Much of New Jersey's existing transit infrastructure is oriented toward working commuters' needs, with peak services providing access to historic employment centers in major cities, especially New York. In an increasingly tight labor market, employers are looking to new sources for employees – and people with disabilities are experiencing historically high rates of employment. However, this "high rate" is still approximately half the rate of adults without disabilities. Across the US, the employment rate for this population was 37.3% for people with disabilities and 79.4% for people without disabilities; in NJ, the rate is 39.2 and 80.9 for people without disabilities. From a policy perspective, NJ is an "Employment First" state, meaning that competitive employment is the first and preferred post-education activity for everyone, including people with disabilities.
However, a lack of flexible, affordable and real-time transportation options that work for people with disabilities to get to work is a persistent issue within this policy framework. Accessible fixed route NJ TRANSIT services primarily focus on commuter access on major corridors. Many people with disabilities need local mobility – to smaller, more local employment options. Access Link provides curb to curb service for those that apply, are found eligible, and live in the service area – close to existing fixed route local bus and light rail service. However, Access Link requires and advance reservation, as do the 21 different county paratransit services. None of these existing programs meet the needs of people who work – who may have unpredictable schedules, be delayed by an unexpected demand at the end of the day, or won't keep their job if they can't consistently arrive on time.
Current projections show that statewide, there are over 820,000 adults with disabilities across New Jersey, statewide; there were 54,171 people registered for Access Link and active riders made 1,551,167 trips in NJ in FY 2019. County paratransit services in each county provide just over 3 million trips per year (2018) across the state. There are 40,645 people with disabilities who have NJ TRANSIT reduced fare cards, which provides them with access to discounted bus, rail and light rail fares.
In 2017, there were 412,600 people, approximately 7.9% of the working –age population in NJ (ages 21-64), with disabilities.

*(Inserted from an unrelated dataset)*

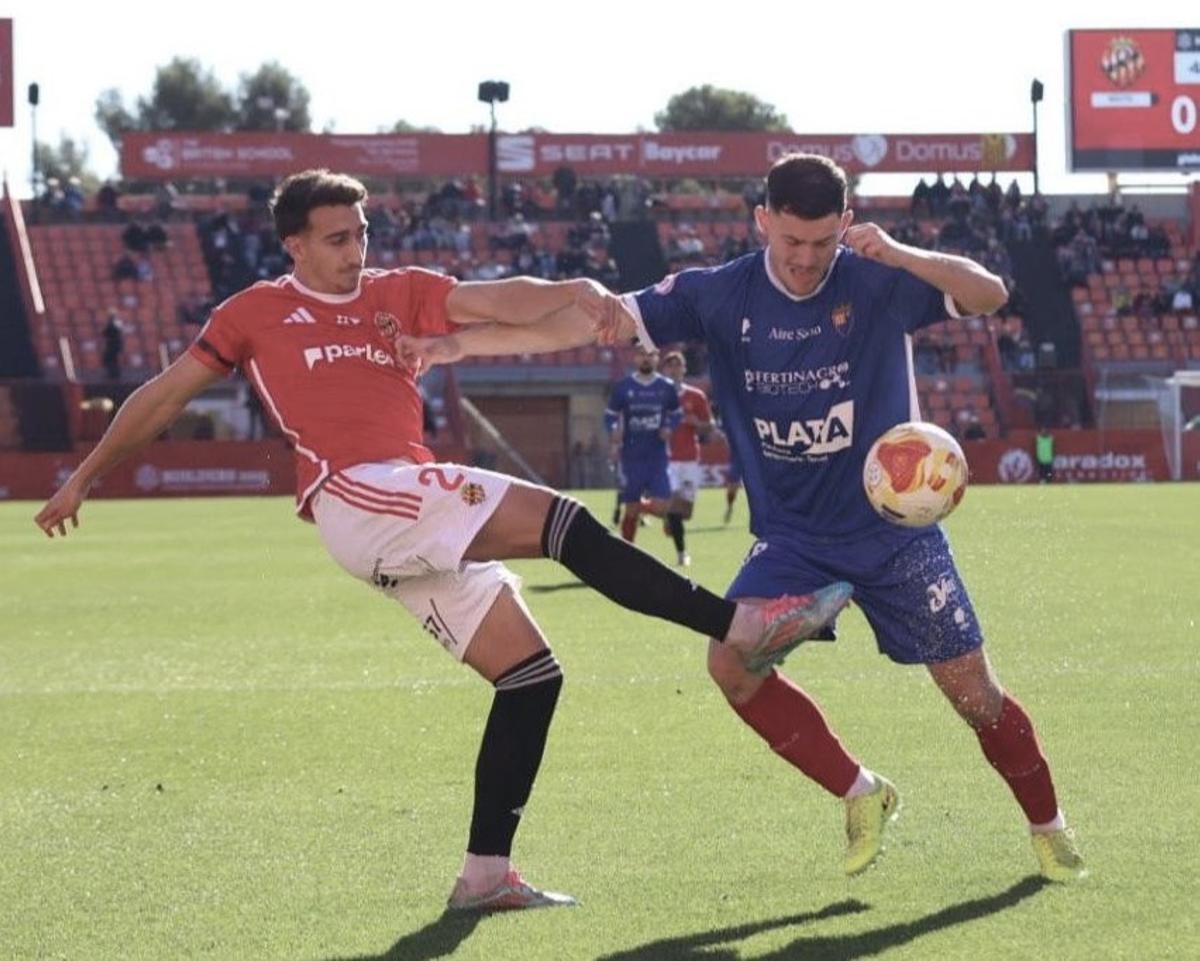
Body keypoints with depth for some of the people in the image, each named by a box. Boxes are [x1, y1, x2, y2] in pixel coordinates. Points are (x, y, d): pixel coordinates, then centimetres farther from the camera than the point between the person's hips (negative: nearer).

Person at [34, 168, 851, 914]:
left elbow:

The share percentage with disability increases as the population grows older, and among the 155,700 New Jerseyans age 65-74, it was 19.6%, and for the 251,900 residents over age 75, the percentage of the population with a disability increases to 43.3% (source: 2017 Disability Status Report - New Jersey, 2019 Cornell University). In all instances, "ambulatory disability" is the most prevalent disability. For working-age people with disabilities, the next most prevalent disabilities are cognitive and independent living. For those age 65+, ambulatory disabilities are the most prevalent, and independent living and issues with hearing were second and third.
While many adults with disabilities live in the community, there are known concentrations of populations as well. Communities like South Orange and Allendale are "hubs" for people with disabilities as they host agencies like JESPY House and supportive apartments under the auspices of United Way of Bergen County. Low to moderate income housing is available across the state, and the Supportive Housing Association of NJ provides linkages to a broad array of agencies and services that help support people with disabilities living in the community.
This project would seek to: 1) create an inventory of population concentrations of people with disabilities (origins); 2) examine how existing transportation programs and resources connect those populations to key destinations, including state and local agencies, educational centers, and employment sites; 3) identify opportunities to improve the existing network and recommendations for addressing the most prevalent "disconnects" would be generated. This study would also look at best practice examples that have consistently strengthened the physical connection to competitive employment for people with disabilities, and strategies best suited for adaptation to NJ conditions would be identified for potential program development and/or pilot implementation with evaluation.